Over the past few weeks I’ve received a number of emails from people who are concerned about some editors who are losing sight of some basic principles behind editing data in MusicBrainz. I wanted to chime in and remind people of some of the principles that should guide how we all get along when we edit data in MusicBrainz.

First and foremost is:

Be polite and give people the benefit of the doubt that they are doing the right thing.

I don’t have to explain being polite. Yes, we all have our bad days — that is a given. But if you’re having a bad day, stop editing MusicBrainz and step away from your computer. Go outside! When you do edit, please be kind to your fellow editors.

Giving people the benefit of the doubt that they are doing the right thing is also important. The vast majority of people who edit MusicBrainz have good intentions and you should assume that to be the case.

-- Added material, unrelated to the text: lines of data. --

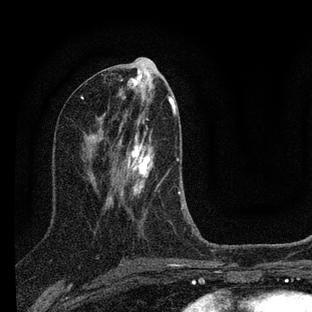
Breast MRI (dynamic contrast-enhanced), one axial slice. Slice 38 of 88 in the series (ordered by position). Cropped to one breast. Dynamic contrast-enhanced series, time point 2 of 7 at this slice position (early post-contrast). 3 T. TE 2.2 ms, TR 6 ms. 2 mm slice thickness. 312 × 312 image matrix. Female patient.
Structures marked on this image (semi-automatic segmentation, software-assisted and operator-edited):
- enhancing-tissue mask used for the functional tumour volume (all voxels passing the contrast-enhancement thresholds inside the analysis volume; usually the tumour): bounding box <108,117,201,240> (left, top, right, bottom; pixels)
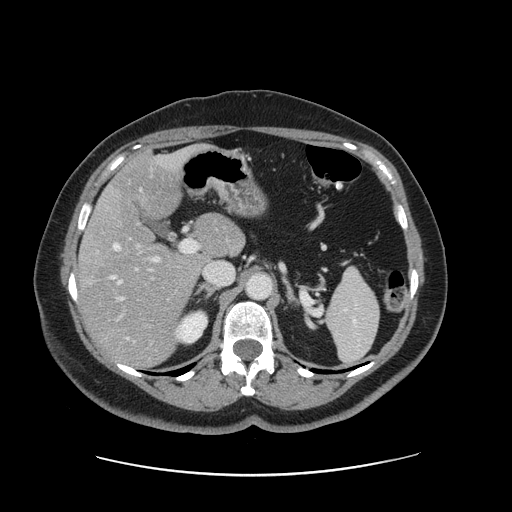
Contrast-enhanced abdominal CT, one axial slice; position 86 of 161 along the scan axis; intravenous contrast given; soft-tissue window (W 400 / L 40 HU); 2.5 mm slice thickness; 512 × 512 image matrix, field of view 398 × 398 mm. Case-level facts recorded for this patient, not image findings: patient: male, age 66 years at operation; diagnosis: colorectal cancer liver metastases, imaged before liver resection; multiple liver metastases: no; largest metastasis: 2.5 cm; disease in both lobes: no.
Outlined on this slice (outlined manually by an expert reader):
- hepatic veins: box from (x=111, y=189) to (x=142, y=284) px
- liver: (x=80, y=151)–(x=242, y=367)
- planned liver remnant (the part of the liver to remain after resection): (x=110, y=151)–(x=242, y=262)
- portal vein (with intrahepatic branches): (x=116, y=239)–(x=198, y=321)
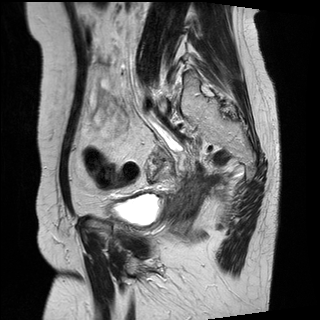
Pelvic MRI for cervical cancer, one sagittal slice. Slice 7 of 27 in the series (ordered by position). T2-weighted. 1.5 T. TE 89 ms, TR 2740 ms. 4 mm slice thickness. 320 × 320 image matrix, field of view 260 × 260 mm. Patient: female, 42 years.
Outlined on this slice (manually delineated by an expert):
- cervical tumour: box from (x=173, y=179) to (x=206, y=208) px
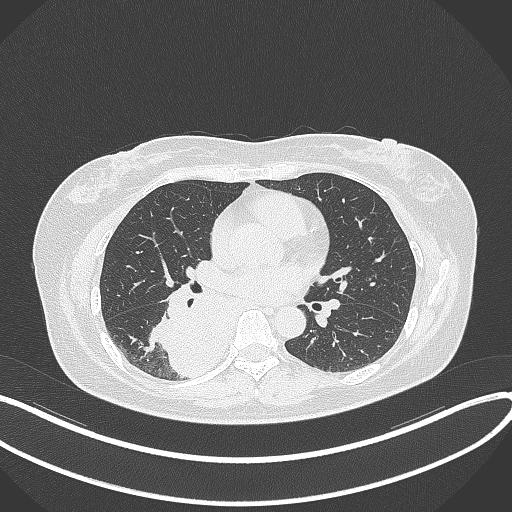
Chest CT, one axial slice; position 182 of 331 along the scan axis; reconstruction kernel B70f; 120 kVp; lung window (W 1500 / L -600 HU); 512 × 512 image matrix, field of view 400 × 400 mm. Female patient, age 54 years. From the clinical record (not read from this slice): clinical TNM (as recorded): T4 N0 M0.
Annotated regions visible in this slice (bounding box drawn by a radiologist):
- lung tumour (recorded histology: adenocarcinoma): bounding box (x1, y1, x2, y2) in pixels: (151, 285, 237, 379)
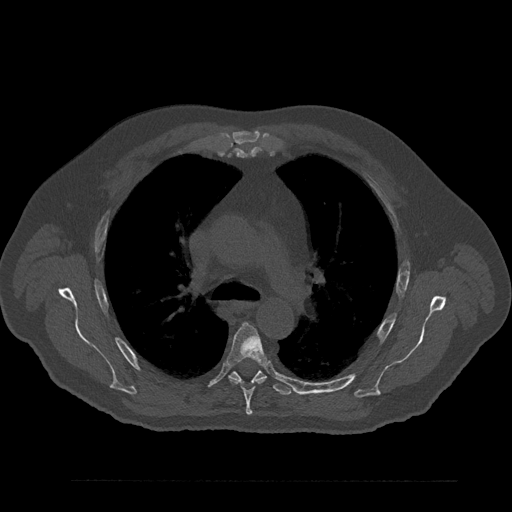
CT including the spine, one axial slice; slice 587 of 797 in the series (ordered by position); 120 kVp; bone window (W 1800 / L 400 HU); 512 × 512 image matrix, field of view 430 × 430 mm. Patient: male, 61 years. Case-level facts recorded for this patient, not image findings: primary cancer: prostate.
Structures marked on this image (semi-automatically segmented with operator editing):
- T5 vertebra: bounding box (x1, y1, x2, y2) in pixels: (227, 323, 266, 415)
- T6 vertebra: (229, 364, 292, 396)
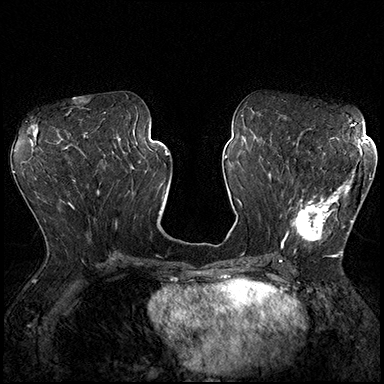
Breast MRI (dynamic contrast-enhanced), one axial slice; position 87 of 200 along the scan axis; dynamic contrast-enhanced series, time point 2 of 8 at this slice position (early post-contrast); 3 T; TE 2.3 ms, TR 4.4 ms; 384 × 384 image matrix, field of view 360 × 360 mm. Female patient.
Structures marked on this image (semi-automatic segmentation, software-assisted and operator-edited):
- enhancing-tissue mask used for the functional tumour volume (all voxels passing the contrast-enhancement thresholds inside the analysis volume; usually the tumour): box from (x=289, y=170) to (x=370, y=254) px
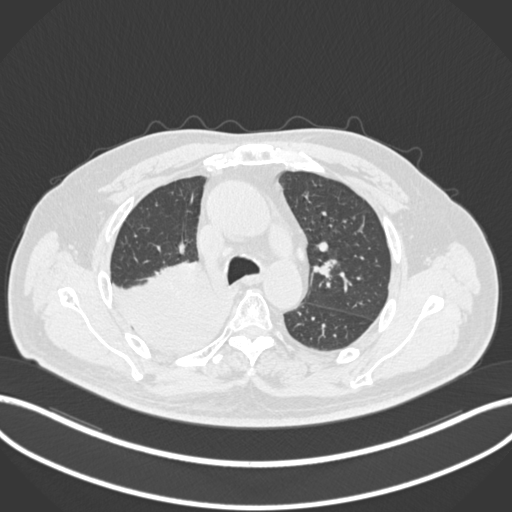
Chest CT, one axial slice. Slice 139 of 218 in the series (ordered by position). Reconstruction kernel B30f. 120 kVp. Lung window (W 1500 / L -600 HU). 1 mm slice thickness. 512 × 512 image matrix, field of view 400 × 400 mm. Male patient, age 68 years. Case-level facts recorded for this patient, not image findings: clinical TNM (as recorded): T2a N0 M0.
Annotated regions visible in this slice (bounding box drawn by a radiologist):
- lung tumour (recorded histology: adenocarcinoma): bounding box [x1, y1, x2, y2] px = [110, 257, 229, 355]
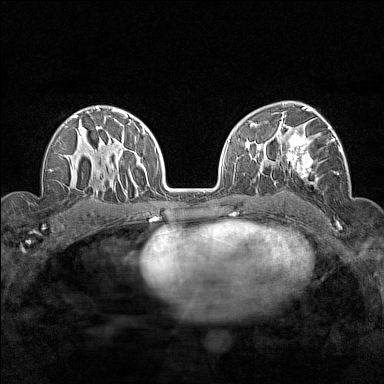
Breast MRI (dynamic contrast-enhanced), one axial slice. Position 98 of 160 along the scan axis. Dynamic contrast-enhanced series, time point 2 of 7 at this slice position (early post-contrast). 1.5 T. TE 1.8 ms, TR 5 ms. 1 mm slice thickness. 384 × 384 image matrix. Female patient.
Outlined on this slice (semi-automatically segmented with operator editing):
- enhancing-tissue mask used for the functional tumour volume (all voxels passing the contrast-enhancement thresholds inside the analysis volume; usually the tumour): bounding box [x1, y1, x2, y2] px = [276, 112, 342, 184]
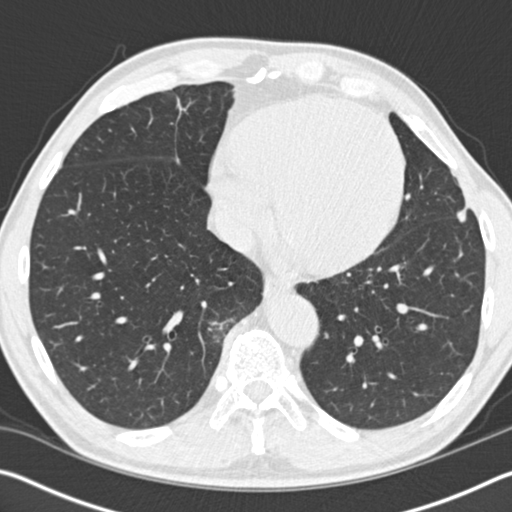
Low-dose screening chest CT, one axial slice. Slice 48 of 162 in the series (ordered by position). Reconstruction kernel B30f. 120 kVp. Lung window (W 1500 / L -600 HU). 2 mm slice thickness. 512 × 512 image matrix, field of view 340 × 340 mm.
Structures marked on this image (manually delineated by an expert):
- lesion 1 (tumor, upper lobe of left lung): bounding box <457,207,468,222> (left, top, right, bottom; pixels)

Second, edit to make the database better. Vote yes if an edit makes the data better.

This one is a lot more vague, since “better” is a subjective term. We should accept edits that are “good enough” and avoid asking people to make “perfect” edits.

Edits fit into four categories:

  1. Edits that makes things better (perfect or not)
  2. Edits makes things different (but neither are better)
  3. Edits that contain some correct things and some incorrect things
  4. Edits that are outright wrong (existing data is better)

The first type should clearly get a yes vote. For the second, if it doesn’t make things worse, abstain and leave a comment. The third is a judgement call and I would suggest applying this heuristic:

Unless it takes more time to fix the edit than to make a new one, vote yes.

Clearly, the fourth type deserves a no vote.

That brings me to the final topic for now: No votes. A no vote is a very strong expression that has potentially chilling effects that may prevent people from editing again. A no vote should be considered the last resort. Use a no vote if you can’t find another way to resolve an edit.

Finally, some tips for auto editors: If you see an edit that is not perfect, approve it and fix it.

Auto editors are supposed to set the tone for the project and auto editors should practically never vote no on something. You have more powers than fellow editors, so please use your powers for good!

Thanks and happy (and polite) editing!